***** Given data

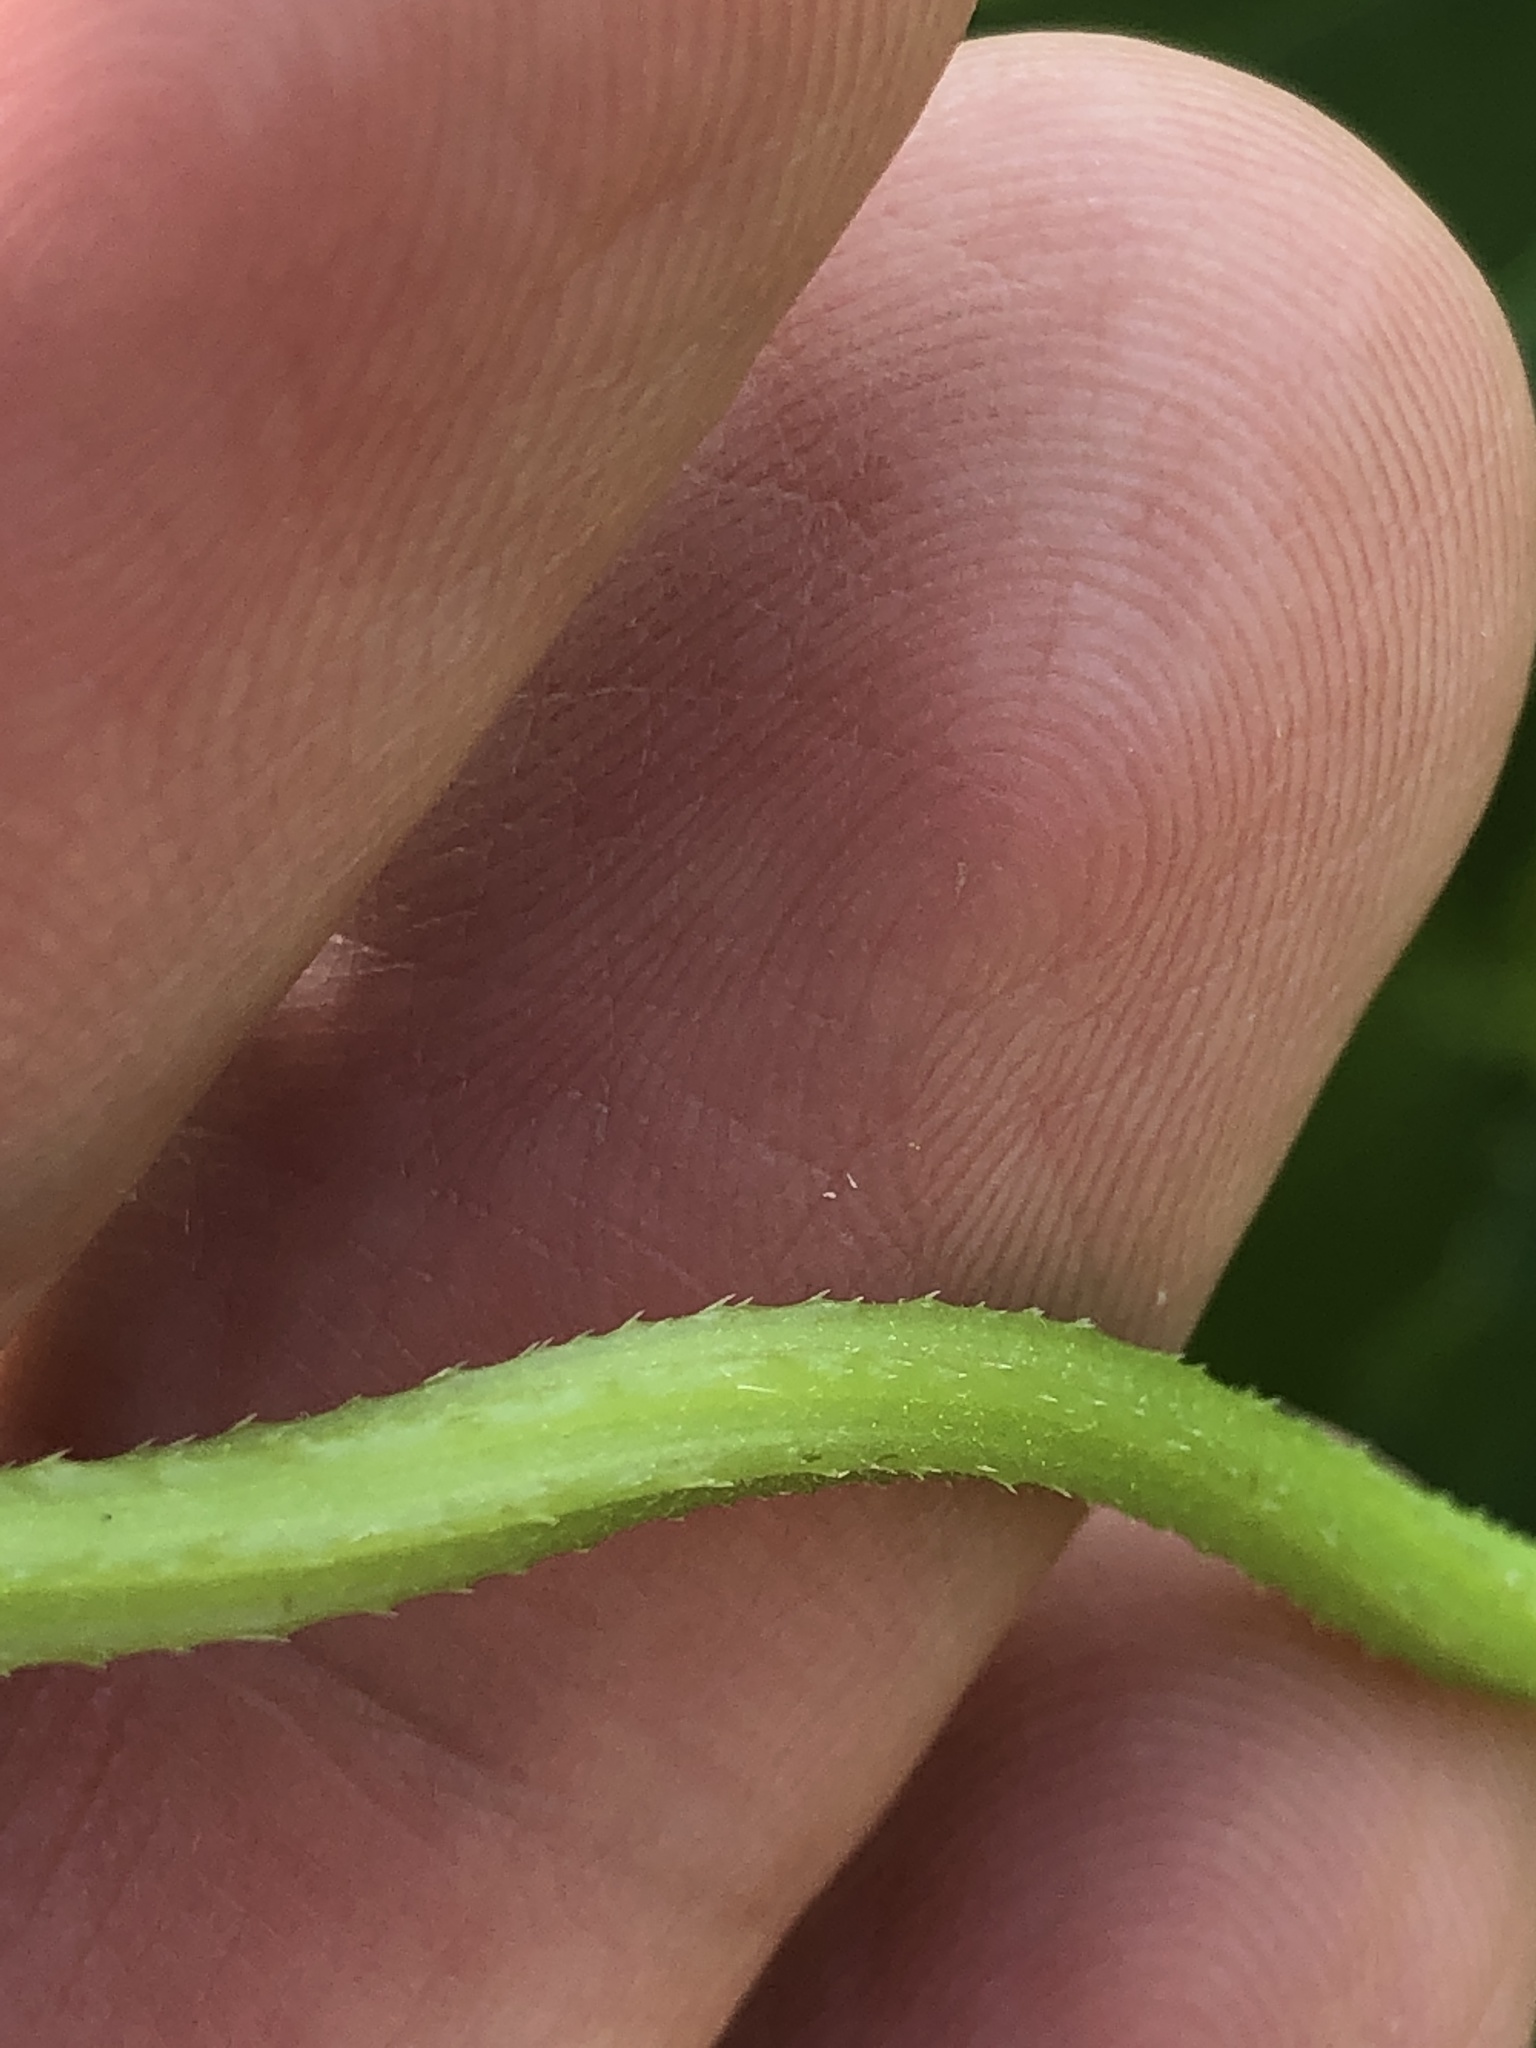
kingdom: Plantae
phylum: Tracheophyta
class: Magnoliopsida
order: Rosales
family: Cannabaceae
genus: Humulus
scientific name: Humulus scandens
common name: Japanese hop
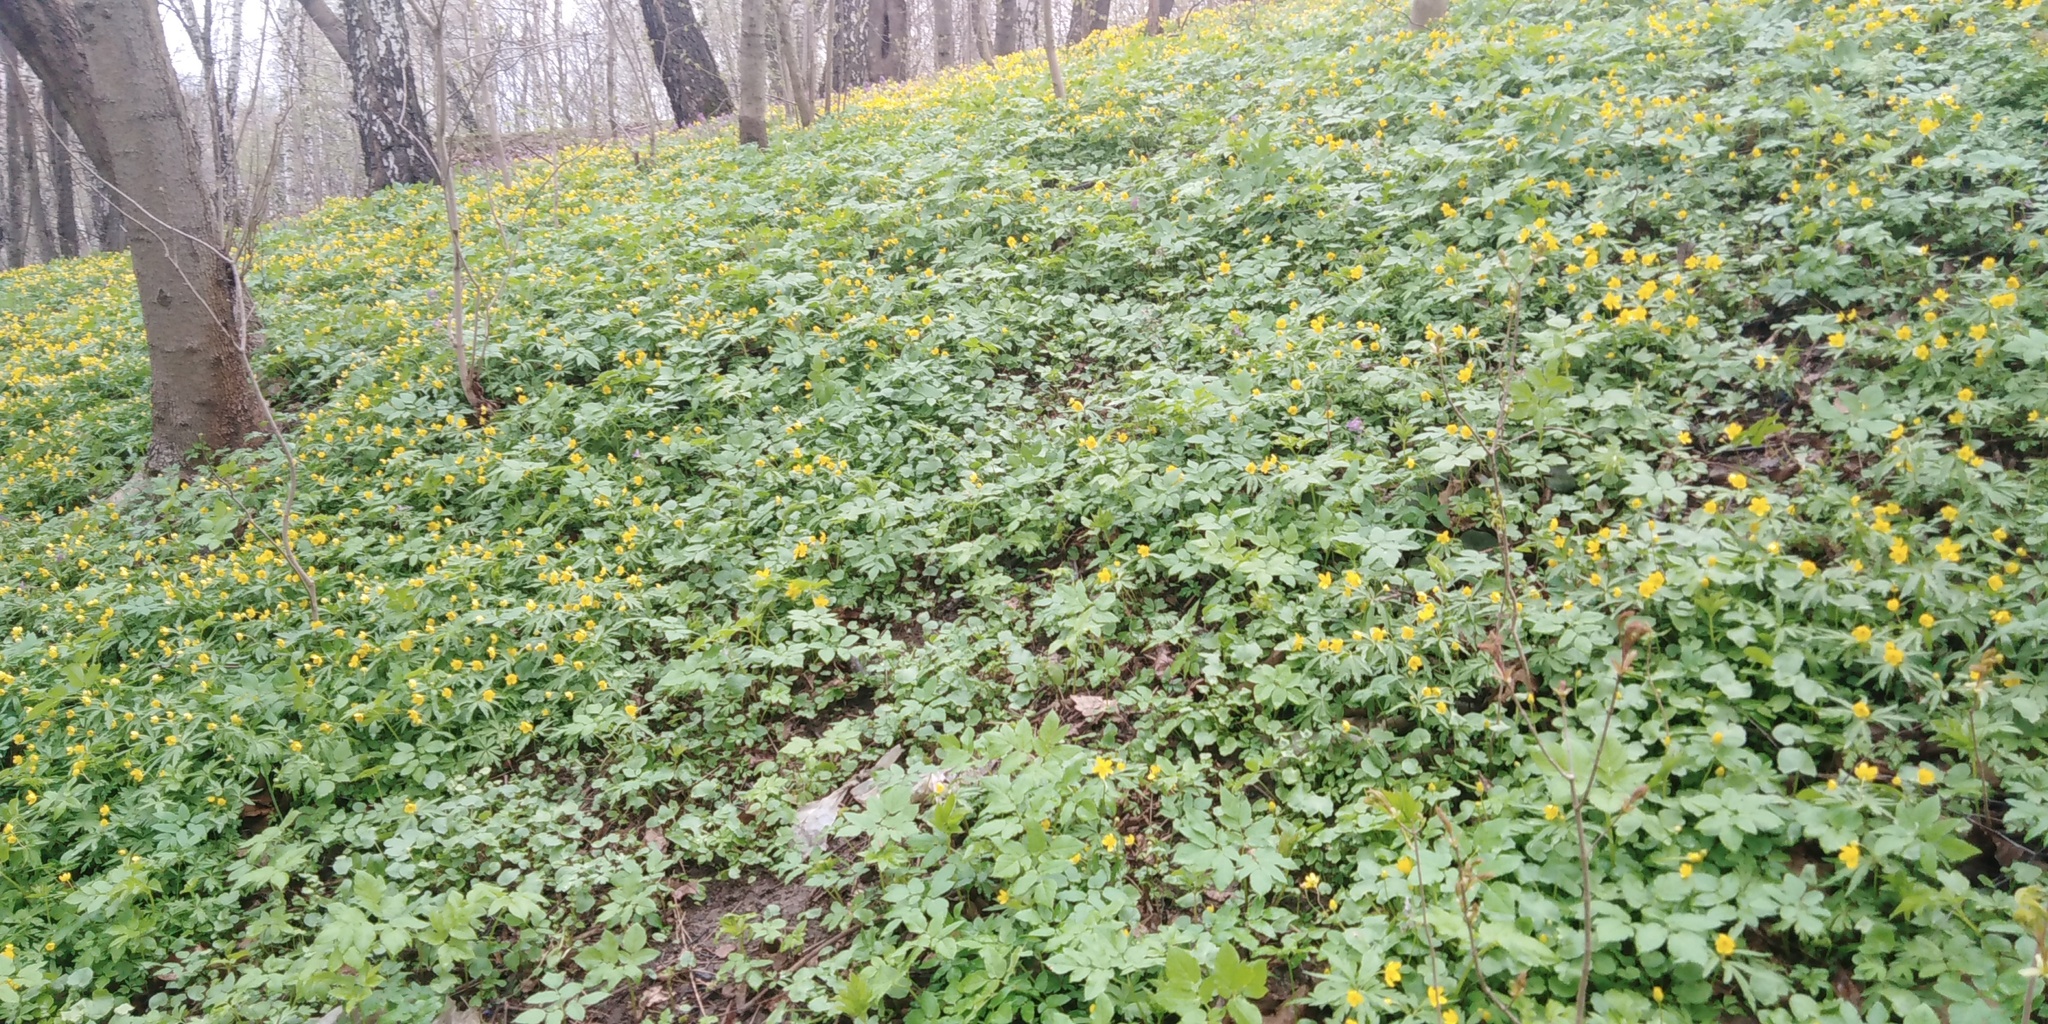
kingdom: Plantae
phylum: Tracheophyta
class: Magnoliopsida
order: Ranunculales
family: Ranunculaceae
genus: Anemone
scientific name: Anemone ranunculoides
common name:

**********

→ **Task to carry out**:
Reproduce the text lines of all the items above word for word, and leave the pictures out of your answer.

→ **Solution**:
kingdom: Plantae
phylum: Tracheophyta
class: Magnoliopsida
order: Rosales
family: Cannabaceae
genus: Humulus
scientific name: Humulus scandens
common name: Japanese hop
kingdom: Plantae
phylum: Tracheophyta
class: Magnoliopsida
order: Ranunculales
family: Ranunculaceae
genus: Anemone
scientific name: Anemone ranunculoides
common name:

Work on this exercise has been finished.